Medical Physics Unit, McGill University, Montreal, Quebec, H4A 3J1, Canada.
Department of Radiation Oncology, Mayo Clinic, Rochester, MN 55905, United States of America.
Phys Med Biol. 2020 Dec 7;65(21):215005. doi: 10.1088/1361-6560/aba317.
The purpose of this work was to develop an efficient quadratic mixed integer programming algorithm for high dose rate (HDR) brachytherapy treatment planning problems and integrate the algorithm into an open-source Monte Carlo based treatment planning software, RapidBrachyMCTPS. The mixed-integer algorithm yields a globally optimum solution to the dose volume histogram (DVH) based problem and, unlike other methods, is not susceptible to local minimum trapping. A hybrid linear-quadratic penalty model coupled to a mixed integer programming model was used to optimize treatment plans for 10 prostate cancer patients. Dose distributions for each dwell position were calculated with RapidBrachyMCTPS with type A uncertainties less than 0.2% in voxels within the planning target volume (PTV). The optimization process was divided into two parts. First, the data was preprocessed, in which the problem size was reduced by eliminating voxels that had negligible impact on the solution (e.g. far from the dwell position). Second, the best combination of dwell times to obtain a plan with the highest score was found. The dwell positions and dose volume constraints were used as input to a commercial mixed integer optimizer (Gurobi Optimization, Inc.). A penalty-based criterion was adopted for the scoring. The voxel-reduction technique successfully reduced the problem size by an average of 91%, without loss of quality. The preprocessing of the optimization process required on average 4 s and solving for the global maximum required on average 33 s. The total optimization time averaged 37 s, which is a substantial improvement over the ∼15 min optimization time reported in published literature. The plan quality was evaluated by evaluating dose volume metrics, including PTV D, rectum and bladder D and urethra D. In conclusion, fast mixed integer optimization is an order of magnitude faster than current mixed-integer approaches for solving HDR brachytherapy treatment planning problems with DVH based metrics.

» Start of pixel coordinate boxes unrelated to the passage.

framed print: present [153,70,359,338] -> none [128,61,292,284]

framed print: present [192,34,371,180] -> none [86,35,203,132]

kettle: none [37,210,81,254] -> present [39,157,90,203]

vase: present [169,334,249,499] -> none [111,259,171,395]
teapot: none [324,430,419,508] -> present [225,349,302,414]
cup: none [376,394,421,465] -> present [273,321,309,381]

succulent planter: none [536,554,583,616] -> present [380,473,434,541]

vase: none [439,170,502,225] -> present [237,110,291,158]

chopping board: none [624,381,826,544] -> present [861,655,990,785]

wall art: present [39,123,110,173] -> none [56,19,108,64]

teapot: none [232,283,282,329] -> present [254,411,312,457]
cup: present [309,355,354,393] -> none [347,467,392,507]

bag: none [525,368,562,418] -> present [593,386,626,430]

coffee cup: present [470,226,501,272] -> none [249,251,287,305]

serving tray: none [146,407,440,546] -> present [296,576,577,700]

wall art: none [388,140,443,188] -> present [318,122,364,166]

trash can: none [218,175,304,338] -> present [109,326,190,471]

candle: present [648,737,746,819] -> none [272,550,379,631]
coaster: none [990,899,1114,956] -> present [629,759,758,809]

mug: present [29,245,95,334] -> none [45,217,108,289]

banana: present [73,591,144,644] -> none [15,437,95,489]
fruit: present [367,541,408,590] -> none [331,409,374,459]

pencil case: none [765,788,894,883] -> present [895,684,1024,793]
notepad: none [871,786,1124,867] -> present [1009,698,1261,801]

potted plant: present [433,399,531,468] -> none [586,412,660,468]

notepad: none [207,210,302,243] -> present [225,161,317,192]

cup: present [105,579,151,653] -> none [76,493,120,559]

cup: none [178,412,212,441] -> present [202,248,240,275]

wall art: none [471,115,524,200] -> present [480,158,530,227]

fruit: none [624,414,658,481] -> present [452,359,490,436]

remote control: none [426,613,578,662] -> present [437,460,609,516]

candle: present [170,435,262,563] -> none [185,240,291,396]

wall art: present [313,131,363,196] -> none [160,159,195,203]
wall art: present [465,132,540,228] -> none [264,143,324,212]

这项工作的目的是开发一种高效的二次混合整数规划算法,用于高剂量率(HDR)近距离治疗计划问题,并将该算法集成到一个开源的基于蒙特卡罗的治疗计划软件 RapidBrachyMCTPS 中。混合整数算法为基于剂量体积直方图(DVH)的问题提供了全局最优解,与其他方法不同,它不易受到局部最小陷阱的影响。混合线性二次惩罚模型与混合整数规划模型相结合,用于优化 10 例前列腺癌患者的治疗计划。使用 RapidBrachyMCTPS 计算每个驻留位置的剂量分布,A型不确定性小于 0.2%的体素位于计划靶区(PTV)内。优化过程分为两部分。首先,对数据进行预处理,通过消除对解影响可以忽略不计的体素(例如,远离驻留位置)来减小问题的规模。其次,找到获得最高分数的最佳驻留时间组合。驻留位置和剂量体积约束作为输入提供给商业混合整数优化器(Gurobi Optimization,Inc.)。采用基于惩罚的标准进行评分。基于体素的缩减技术成功地将问题规模平均缩小了 91%,而不会降低质量。优化过程的预处理平均需要 4 秒,全局最大值求解平均需要 33 秒。总优化时间平均为 37 秒,与已发表文献中报告的约 15 分钟优化时间相比有了很大的提高。通过评估剂量体积指标,包括 PTV D、直肠和膀胱 D 和尿道 D,评估计划质量。总之,快速混合整数优化比当前基于混合整数的方法在解决基于 DVH 的 HDR 近距离治疗计划问题时快一个数量级。